Fred Grandy, House Republican and former president of Goodwill quoted Phil Graham, telling the audience, “It's time for people who have been given a free ride to get out and push,” and remarked, “Wisconsin is to welfare what Florence was to the Renaissance and Tommy Thompson is the latter day Lorenzo Benedetti.” But at the close of the conference, three GROWL mothers had the last word as conference coordinators, who had denied their request two weeks prior, finally agreed to let them speak on the closing panel. For the first time in two days, the din of economic jargon was interrupted and the audience listened to the human impact of all the numbers. Nora Calderón from POWER in San Francisco explained in Spanish while another organizer translated for the audience, “They sent me all the applications in English, then my children and I spent 30 days in a shelter before I received any benefits. This is happening to many families with children. Immigrants and families with kids should be treated with dignity and respect by the department of social services.” Helen Nichols of GRO in Mexico, Missouri, said simply, “They force us to work for below minimum wage and give us 60 months, in 60 months we could all have a degree that would give us a livable wage.” Iñez Zayaz of Community Voices Heard in New York City, told the audience, “I work 45 hours a week yet still don't have enough to feed my family. I refuse to work for less than minimum wage or end up with a job with no future for me or my children.”

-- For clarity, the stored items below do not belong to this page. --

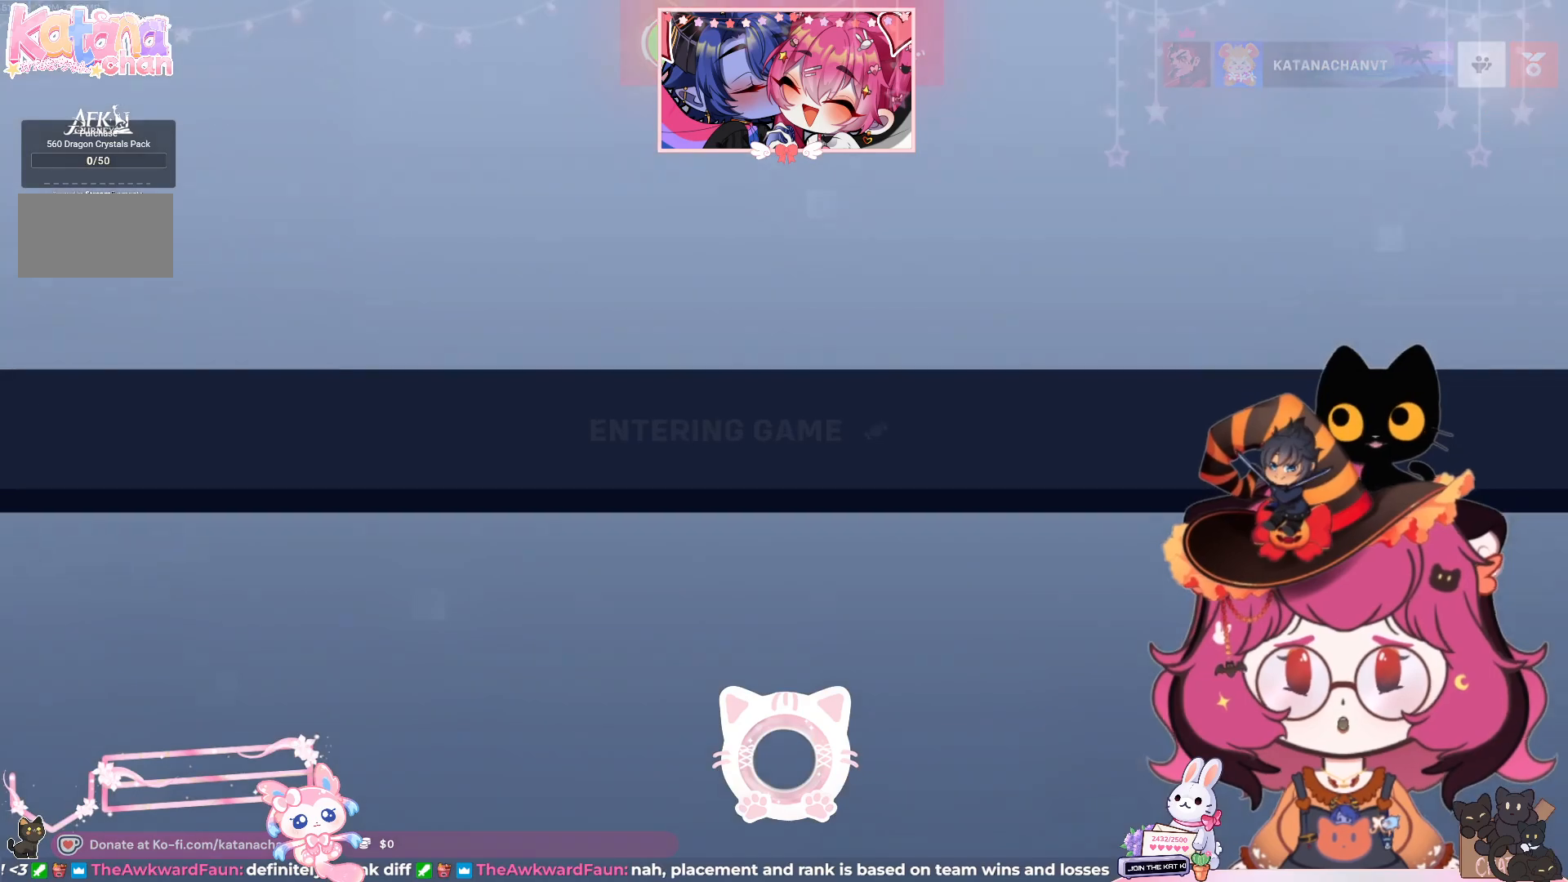
Gameplay with keyboard and mouse; each line is a JSON object with the keys and mouse buttons held at the frame after it. "events" lists presses ("down") and releases ("up") of "a", "ctrl", "d", "e", "q", "s", "shift", "space", "w", "mouse_left", "mouse_wheel", "mouse_right", "mouse_mb4" and "mouse_mb5" between this image and that frame as [ms after this image, input, new state], when the widget could be followed in between. "mouse_left", "mouse_wheel", "mouse_right", "mouse_mb4", "mouse_mb5" = the "left", "wheel", "right", "mb4", "mb5" buttons of the "mouse" list. No other keys are recorded. "wheel" means that the mouse wheel is clicked or scrolled. Mouse movement is not recorded.
{"keys": [], "mouse": ["left"], "events": [[467, "mouse_left", "down"]]}
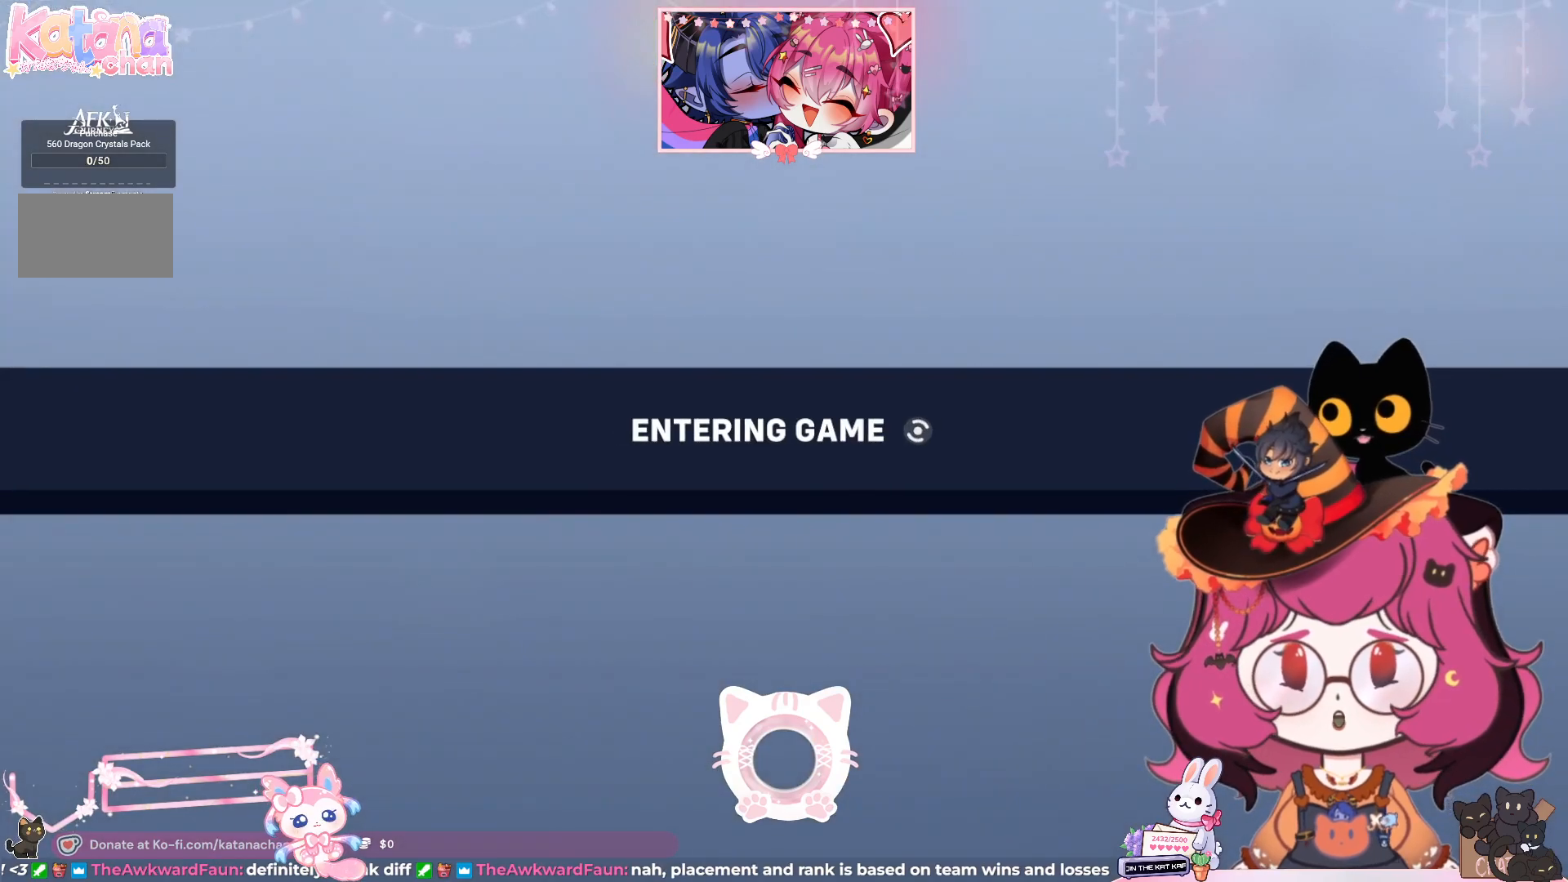
{"keys": [], "mouse": [], "events": [[83, "mouse_left", "up"]]}
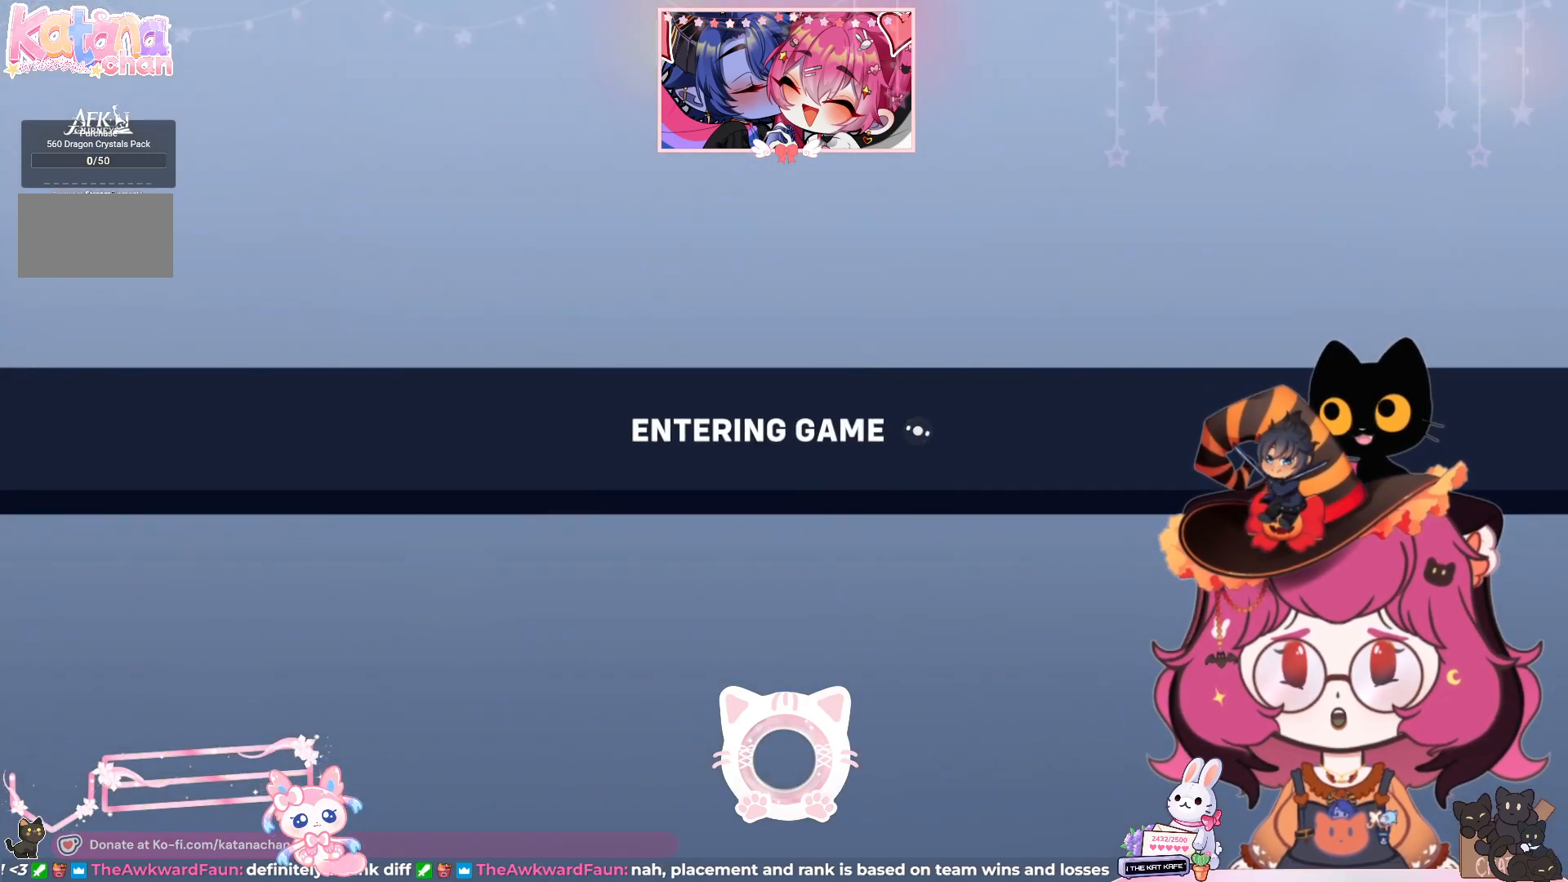
{"keys": [], "mouse": [], "events": []}
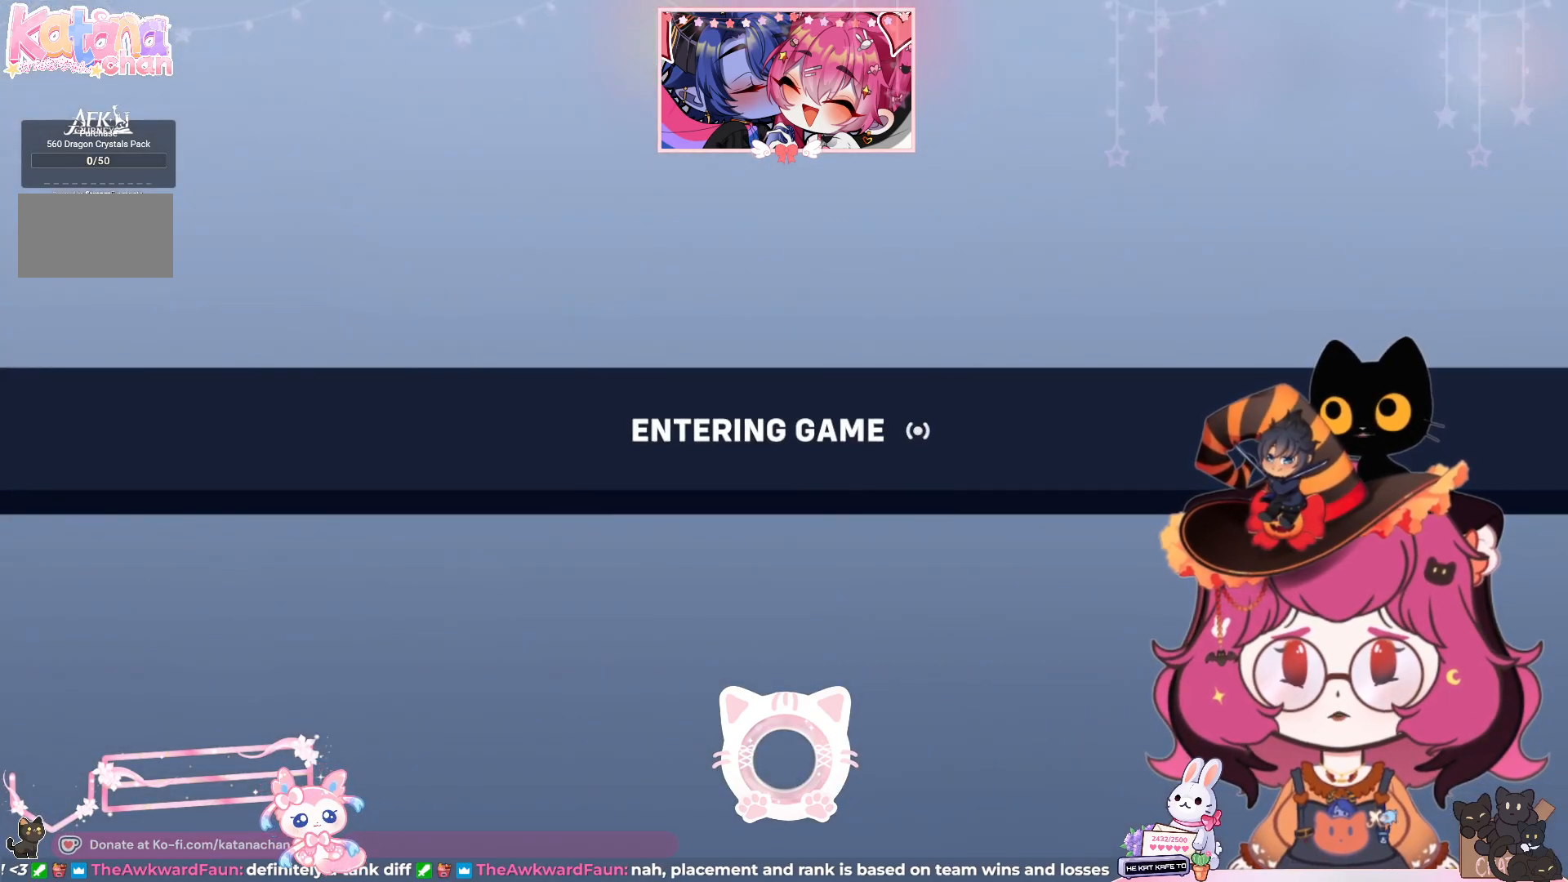
{"keys": [], "mouse": [], "events": [[100, "mouse_left", "down"], [200, "mouse_left", "up"]]}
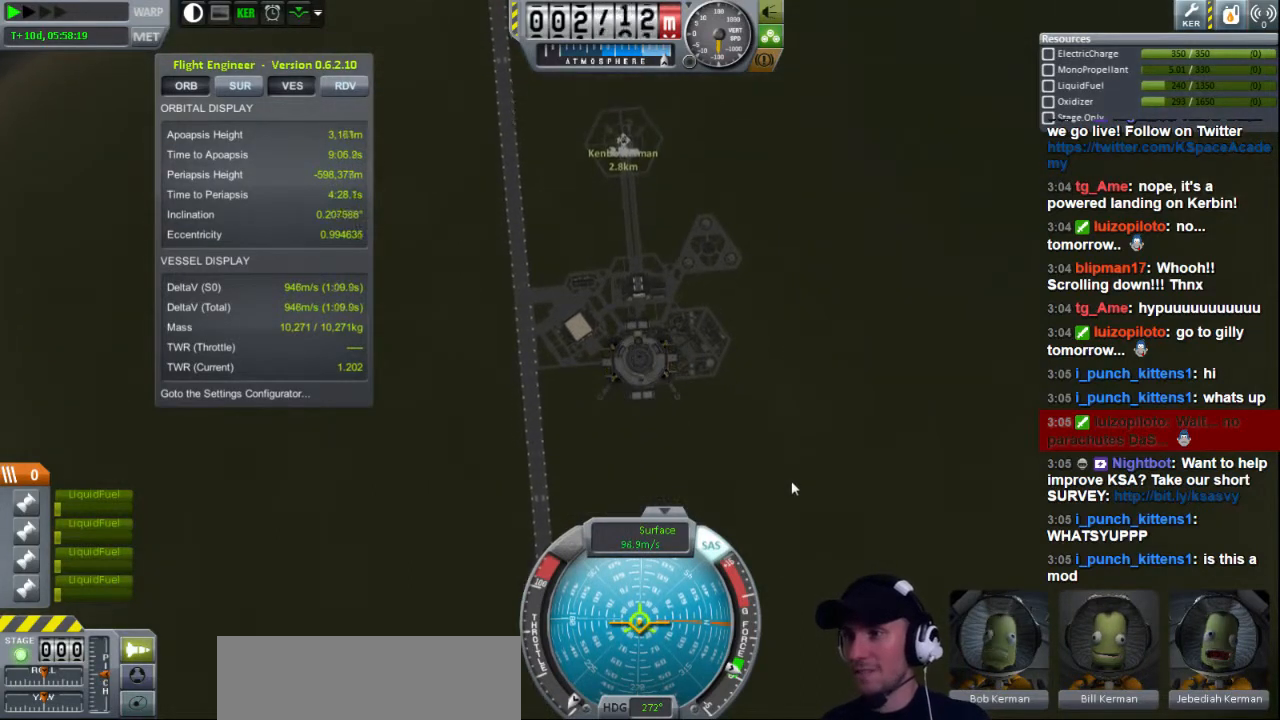
Gameplay with keyboard; each line is a JSON object with the keys held at the frame after it. "events" lists presses ("down") and releases ("up") of "a", "d", "e", "h", "i", "j", "k", "l", "n", "q", "s" and "w" between this image and that frame as [ms after this image, input, new state], when the widget could be followed in between. No other keys are recorded. Mouse input is not recorded.
{"keys": [], "events": []}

While many conference speakers agreed on the same troubling goals and disagreed only on how best to achieve them, GROWL brought the underlying objectives into question. For example, Charles Murray insisted poor women should not have children, hailed the decline in low-income black women's birth rates as “authentically good news” and advocated cutting off all benefits to single mothers. Rebecca Maynard of Mathematica Policy Research accepted the goal of more marriage and less children for poor women as a useful and acceptable one. She supported using welfare as a social engineering device to control poor women's sexual and reproductive behavior, only suggesting “a softer approach” than Murray proposed. GROWL rejected the premise that welfare should be a tool for social engineering, asserted poor women's right to sexual and reproductive freedom, and pointed out that programs that privilege married women and penalize single motherhood force victims of domestic violence and their children to stay in abusive circumstances.

Among other policy recommendations, GROWL suggested: (1) measuring the success of reform by the decrease in poverty rather than the decline in rolls, (2) ensuring that education counts towards fulfillment of the work requirement and that it is accessible to all, (3) counting care giving and parenting as a work activity, providing ample job supports such as childcare and transportation, (4) simplifying the application process, (5) ending workfare, and (6) basing eligibility on economic need without regard to gender, race, family size, immigrant or marital status, sexual orientation, and physical and/or mental abilities.

In 1996, after signing welfare reform into law, Clinton delivered his now famous line, “We have ended welfare as we know it.” At the New World of Welfare conference, House Republican Fred Grandy played off of Clinton's words to sum up the question plaguing decision makers facing reauthorization, “If we have succeeded in ending welfare as we know it, what do we know now?” “Not much,” according to welfare mother and GROWL member Nora Caledron, who says, “unless that ‘we' begins to include welfare recipients, policy makers will continue to shoot in the dark. The noise GROWL made today is only the beginning.”                     Z

Vanessa Daniel is a freelance writer who has previously written for ColorLines magazine and Sojourner, the Women's Forum.